If you don’t believe me on this, check out this article from the IRS directly.
To Sum it Up
If you do a Roth IRA conversion this year, you will be taxed at today’s “low” rates on the extra income triggered by the conversion.
On the (far bigger) upside, you avoid the potential for higher future tax rates (maybe much higher) on all the post-conversion recovery and future income and gains that will accumulate in your new Roth account.
Remember. Qualified Roth IRA withdrawals taken after age 59½ are 100% federal-income-tax-free, as long as you’ve had at least one Roth IRA account open for more than five years when withdrawals are taken.

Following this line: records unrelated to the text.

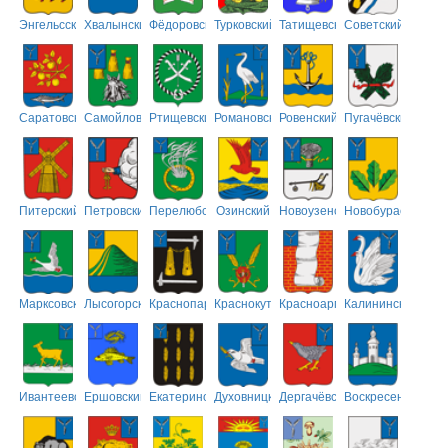
Энгельсский
Хвалынский
Фёдоровский
Турковский
Татищевский
Советский
Саратовский
Самойловский
Ртищевский
Романовский
Ровенский
Пугачёвский
Питерский
Петровский
Перелюбский
Озинский
Новоузенский
Новобурасский
Марксовский
Лысогорский
Краснопартизанский
Краснокутский
Красноармейский
Калининский
Ивантеевский
Ершовский
Екатериновский
Духовницкий
Дергачёвский
Воскресенский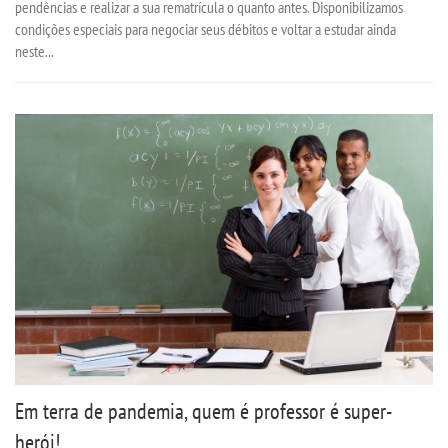
pendências e realizar a sua rematrícula o quanto antes. Disponibilizamos
condições especiais para negociar seus débitos e voltar a estudar ainda
neste...
Em terra de pandemia, quem é professor é super-
herói!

I urge you to do some tax planning for this though. Hire a tax professional to help you. You can possibly even talk with your financial advisor about the tax implications. If needed, take 2 years to do the full traditional IRA to Roth IRA conversion. You might only convert some of the traditional IRA to a Roth IRA. It all depends on your personal situation, savings on hand to pay any tax due, and what you’re personally comfortable with doing.
I also urge you not to use the funds from your IRA account to pay your tax bill. This means you’ll need to have a little extra cash on hand to pay the tax liability now. But remember, that tax liability should be way less than later.